* _Your assignment_:
Answer these questions from the excerpt below on accessing business intelligence workflows:
(a) On what does the generator base its encoding of a workflow action?
(b) What process does FIG. 3 illustrate?
(c) What is shown in FIG. 5?

* _Extract to read_:
++++++++++

Various embodiments of systems and methods for accessing business intelligence workflows are described herein. In one aspect, a request to access an action of a workflow from a number of business intelligence (BI) workflows in a computer system is received, where the action of the workflow is encoded. According to one embodiment, the action of the workflow is encoded by a generator in generic syntax to identify and locate the action. Furthermore, the generator encodes the action of the workflow based on context parameters associated with the action. In a further aspect an interpreter interprets the encoded action of the workflow. The interpreter processes the context parameters associated with the action. In response to the access request, the action of the workflow is launched. In one aspect, a graphical user interface associated with the requested action is rendered.
These and other benefits and features of embodiments of the invention will be apparent upon consideration of the following detailed description of preferred embodiments thereof, presented in connection with the following drawings.
BRIEF DESCRIPTION OF THE DRAWINGS
The claims set forth the embodiments of the invention with particularity. The invention is illustrated by way of example and not by way of limitation in the figures of the accompanying drawings in which like references indicate similar elements. The embodiments of the invention, together with its advantages, may be best understood from the following detailed description taken in conjunction with the accompanying drawings.
FIG. 1 illustrates exemplary system architecture to enable access to BI workflows, according to one embodiment.
FIG. 2 illustrates a process for encoding an action of a BI workflow in a BI computer system, according to one embodiment.
FIG. 3 illustrates a process for interpreting an encoded action of a BI workflow in a BI computer system, according to one embodiment.
FIG. 4 illustrates exemplary system in a context of a BI platform, where access to BI workflows is enabled, according to one embodiment.
FIG. 5 is a diagram of an exemplary computer system, according to one embodiment.

++++++++++

* _Data extract_:

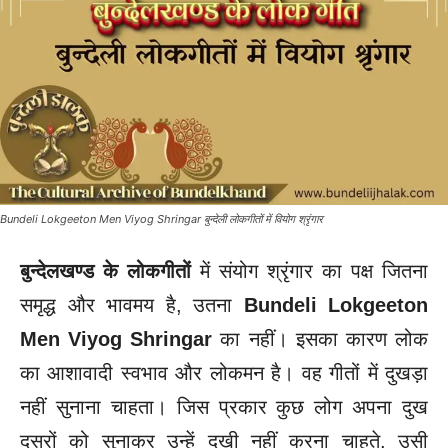
Bundeli Lokgeeton Men Viyog Shringar बुन्देली लोकगीतों में वियोग श्रृंगार
बुन्देलखण्ड के लोकगीतों
में संयोग श्रृंगार का पक्ष जितना
समृद्ध और भावमय है, उतना
Bundeli Lokgeeton
Men Viyog Shringar
का नहीं। इसका कारण लोक
का आशावादी स्वभाव और लोकमन है। वह गीतों में दुखड़ा
नहीं सुनाना चाहता। जिस प्रकार कुछ लोग अपना दुख
दूसरों को सुनाकर उन्हें दुखी नहीं करना चाहते, उसी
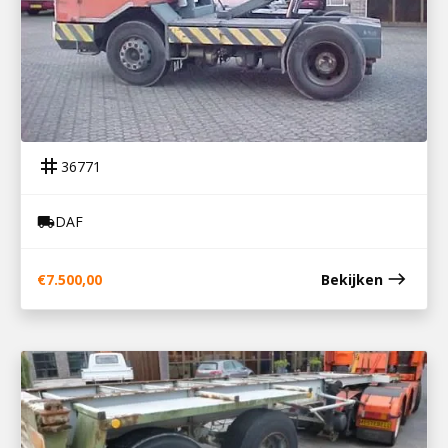
36771
DAF TUGMASTER
tag
36771
DAF
local_shipping
east
€
7.500,00
Bekijken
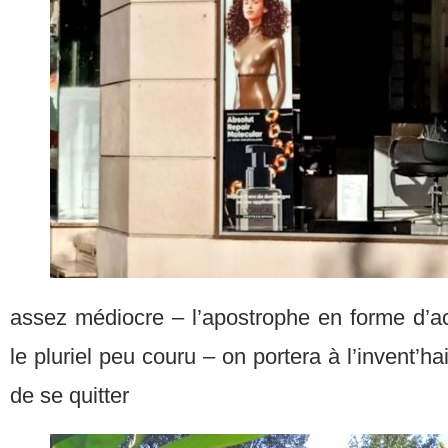
assez médiocre – l’apostrophe en forme d’a
le pluriel peu couru – on portera à l’invent’ha
de se quitter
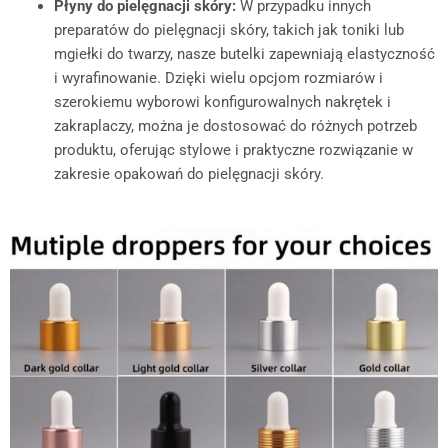
Płyny do pielęgnacji skóry:
W przypadku innych
preparatów do pielęgnacji skóry, takich jak toniki lub
mgiełki do twarzy, nasze butelki zapewniają elastyczność
i wyrafinowanie. Dzięki wielu opcjom rozmiarów i
szerokiemu wyborowi konfigurowalnych nakrętek i
zakraplaczy, można je dostosować do różnych potrzeb
produktu, oferując stylowe i praktyczne rozwiązanie w
zakresie opakowań do pielęgnacji skóry.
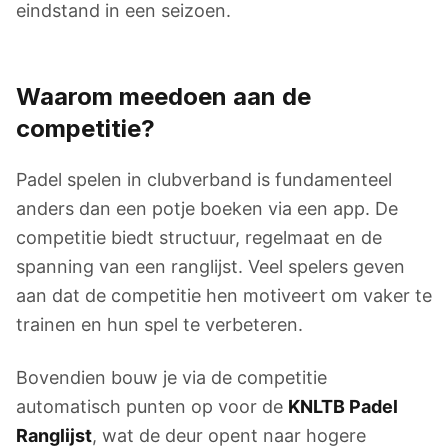
eindstand in een seizoen.
Waarom meedoen aan de
competitie?
Padel spelen in clubverband is fundamenteel
anders dan een potje boeken via een app. De
competitie biedt structuur, regelmaat en de
spanning van een ranglijst. Veel spelers geven
aan dat de competitie hen motiveert om vaker te
trainen en hun spel te verbeteren.
Bovendien bouw je via de competitie
automatisch punten op voor de
KNLTB Padel
Ranglijst
, wat de deur opent naar hogere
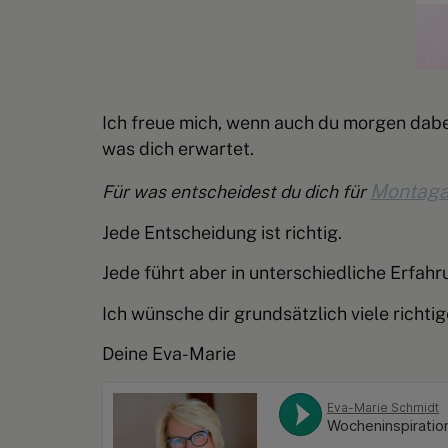
Ich freue mich, wenn auch du morgen dabe
was dich erwartet.
Montag
Für was entscheidest du dich für
Jede Entscheidung ist richtig.
Jede führt aber in unterschiedliche Erfah
Ich wünsche dir grundsätzlich viele richt
Deine Eva-Marie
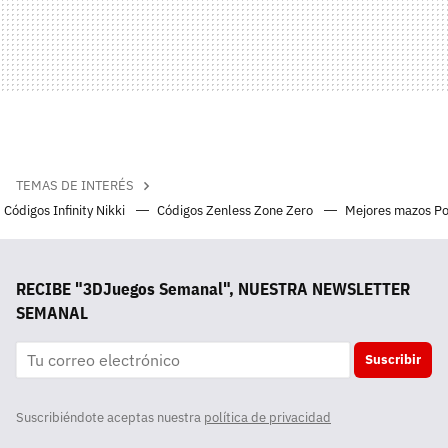
TEMAS DE INTERÉS
Códigos Infinity Nikki
Códigos Zenless Zone Zero
Mejores mazos P
RECIBE "3DJuegos Semanal", NUESTRA NEWSLETTER
SEMANAL
Suscribir
Suscribiéndote aceptas nuestra
política de privacidad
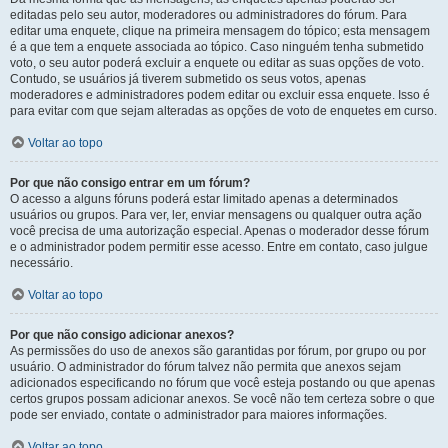
editadas pelo seu autor, moderadores ou administradores do fórum. Para
editar uma enquete, clique na primeira mensagem do tópico; esta mensagem
é a que tem a enquete associada ao tópico. Caso ninguém tenha submetido
voto, o seu autor poderá excluir a enquete ou editar as suas opções de voto.
Contudo, se usuários já tiverem submetido os seus votos, apenas
moderadores e administradores podem editar ou excluir essa enquete. Isso é
para evitar com que sejam alteradas as opções de voto de enquetes em curso.
Voltar ao topo
Por que não consigo entrar em um fórum?
O acesso a alguns fóruns poderá estar limitado apenas a determinados
usuários ou grupos. Para ver, ler, enviar mensagens ou qualquer outra ação
você precisa de uma autorização especial. Apenas o moderador desse fórum
e o administrador podem permitir esse acesso. Entre em contato, caso julgue
necessário.
Voltar ao topo
Por que não consigo adicionar anexos?
As permissões do uso de anexos são garantidas por fórum, por grupo ou por
usuário. O administrador do fórum talvez não permita que anexos sejam
adicionados especificando no fórum que você esteja postando ou que apenas
certos grupos possam adicionar anexos. Se você não tem certeza sobre o que
pode ser enviado, contate o administrador para maiores informações.
Voltar ao topo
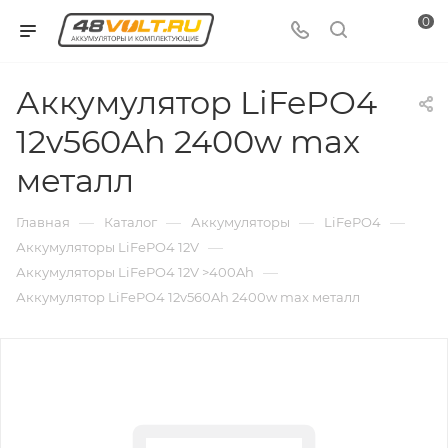
0
Аккумулятор LiFePO4
12v560Ah 2400w max
металл
—
—
—
—
Главная
Каталог
Аккумуляторы
LiFePO4
—
Аккумуляторы LiFePO4 12V
—
Аккумуляторы LiFePO4 12V >400Ah
Аккумулятор LiFePO4 12v560Ah 2400w max металл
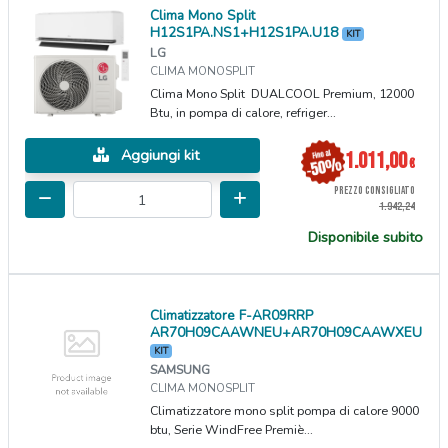
Clima Mono Split
H12S1PA.NS1+H12S1PA.U18
KIT
LG
CLIMA MONOSPLIT
Clima Mono Split DUALCOOL Premium, 12000
Btu, in pompa di calore, refriger...
Aggiungi kit
1.011,00
€
PREZZO CONSIGLIATO
1.942,24
Disponibile subito
Climatizzatore F-AR09RRP
AR70H09CAAWNEU+AR70H09CAAWXEU
KIT
SAMSUNG
CLIMA MONOSPLIT
Climatizzatore mono split pompa di calore 9000
btu, Serie WindFree Premiè...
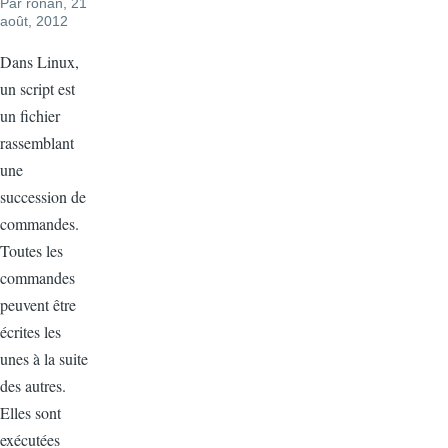
Par
ronan
, 21
août, 2012
Dans Linux,
un script est
un fichier
rassemblant
une
succession de
commandes.
Toutes les
commandes
peuvent être
écrites les
unes à la suite
des autres.
Elles sont
exécutées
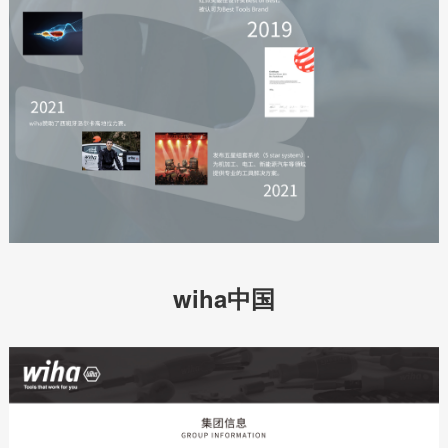
wiha中国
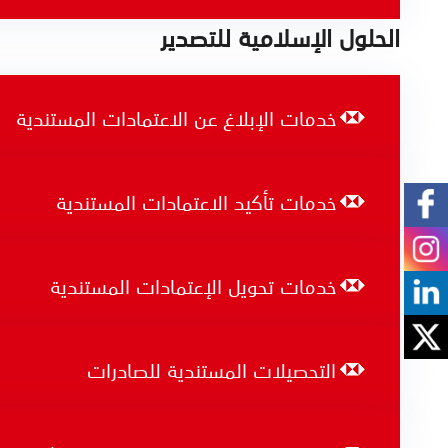
الحلول الإسلامية للتصدير
خدمات الإبلاغ عن الاعتمادات المستندية
خدمات تأكيد الاعتمادات المستندية
خدمات تحويل الإعتمادات المستندية
التحصيلات المستندية للصادرات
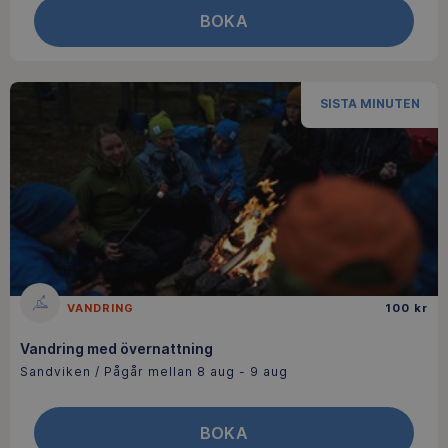
BOKA
SISTA MINUTEN
VANDRING
100 kr
Vandring med övernattning
Sandviken / Pågår mellan 8 aug - 9 aug
BOKA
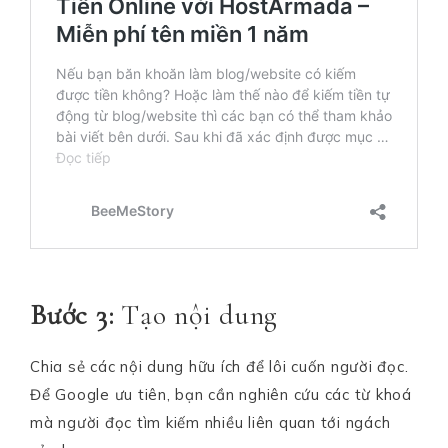
Bước 3:
Tạo nội dung
Chia sẻ các nội dung hữu ích để lôi cuốn người đọc.
Để Google ưu tiên, bạn cần nghiên cứu các từ khoá
mà người đọc tìm kiếm nhiều liên quan tới ngách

++++++++++

* _Output for this task_:
(a) The context parameters associated with the action.
(b) A process for interpreting an encoded action of a BI workflow in a BI computer system.
(c) A diagram of an exemplary computer system.